Society isn’t used to viewing facial recognition technology this way. Instead, we’ve been led to believe that advances in facial recognition technology will improve everything from law enforcement to the economy, education, cybersecurity, health care, and our personal lives. Unfortunately, we’ve been led astray.


Procedural Pessimism

After an outcry from employees and advocates, Google recently announced it will not renew a controversial project with the Pentagon called Project Maven. It also released a set of principles that will govern how it develops artificial intelligence. Some principles focus on widely shared ideals, like avoiding bias and incorporating privacy by design principles. Others are more dramatic, such as staying away from A.I. that can be weaponized and steering clear of surveillance technologies that are out of sync with internationally shared norms.

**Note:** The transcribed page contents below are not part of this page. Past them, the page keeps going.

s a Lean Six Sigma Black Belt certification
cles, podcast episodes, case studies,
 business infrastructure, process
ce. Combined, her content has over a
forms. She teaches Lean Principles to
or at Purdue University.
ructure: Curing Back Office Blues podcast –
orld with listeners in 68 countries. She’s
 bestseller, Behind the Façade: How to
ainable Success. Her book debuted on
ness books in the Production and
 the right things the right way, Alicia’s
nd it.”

Admittedly, Google’s principles are vague. How the rules get applied will determine if they’re window dressing or the real deal. But if we take Google’s commitment at face value, it’s an important gesture. The company could have said that the proper way to get the government to use drones responsibly is to ensure that the right laws cover controversial situations like targeted drone strikes. After all, there’s nothing illegal about tech companies working on drone technology for the government.

Indeed, companies and policymakers often seek refuge in legal compliance procedures, embracing comforting half-measures like restrictions on certain kinds of uses of technology, requirements for consent to deploy technologies in certain contexts, and vague pinkie-swears in vendor contracts to not act illegally or harm others. For some problems raised by digital and surveillance technologies, this might be enough, and certainly it’s unwise to choke off the potential of technologies that might change our lives for the better. A litany of technologies, from the automobile to the database to the internet itself, has contributed immensely to human welfare. Such technologies are worth preserving with rules that mitigate harm but accept reasonable levels of risk.

Facial recognition systems are not among these technologies. They can’t exist with benefits flowing and harms adequately curbed. That’s because the most-touted benefits of facial recognition would require implementing oppressive, ubiquitous surveillance systems and the kind of loose and dangerous data practices that civil rights and privacy rules aim to prevent. Consent rules, procedural requirements, and boilerplate contracts are no match for that kind of formidable infrastructure and irresistible incentives for exploitation.